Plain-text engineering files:

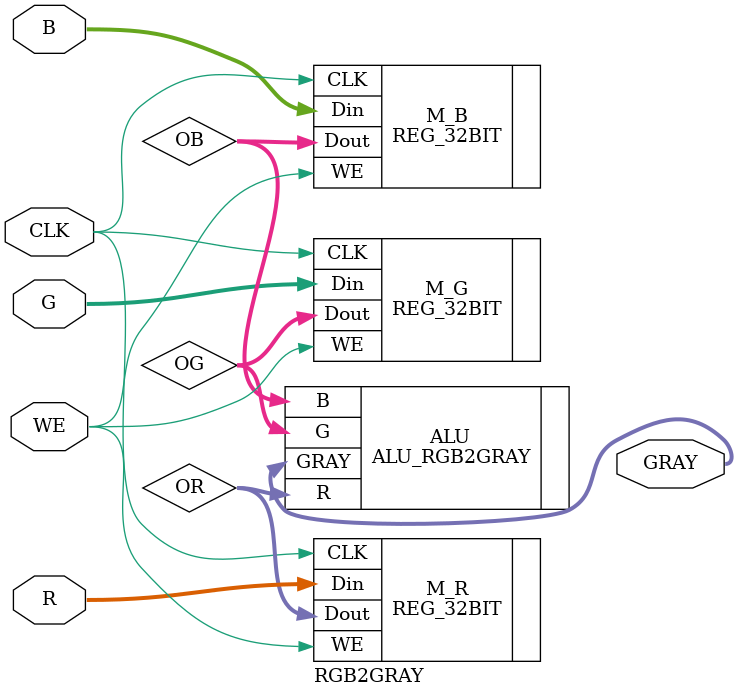
<source format=v>
module RGB2GRAY(R,G,B,GRAY,CLK,WE);

input wire [31:0] R,G,B;
output wire [31:0] GRAY;
input wire CLK,WE;

wire [31:0] OR,OG,OB;

REG_32BIT M_R(.Dout(OR),.Din(R),.CLK(CLK),.WE(WE));
REG_32BIT M_G(.Dout(OG),.Din(G),.CLK(CLK),.WE(WE));
REG_32BIT M_B(.Dout(OB),.Din(B),.CLK(CLK),.WE(WE));

ALU_RGB2GRAY ALU(.GRAY(GRAY),.R(OR),.G(OG),.B(OB));

endmodule


</source>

▸ **What to produce**
No pictures should appear in the copy, and each record above is to be returned exactly.

▸ **Response below**
<source format=v>
module RGB2GRAY(R,G,B,GRAY,CLK,WE);

input wire [31:0] R,G,B;
output wire [31:0] GRAY;
input wire CLK,WE;

wire [31:0] OR,OG,OB;

REG_32BIT M_R(.Dout(OR),.Din(R),.CLK(CLK),.WE(WE));
REG_32BIT M_G(.Dout(OG),.Din(G),.CLK(CLK),.WE(WE));
REG_32BIT M_B(.Dout(OB),.Din(B),.CLK(CLK),.WE(WE));

ALU_RGB2GRAY ALU(.GRAY(GRAY),.R(OR),.G(OG),.B(OB));

endmodule


</source>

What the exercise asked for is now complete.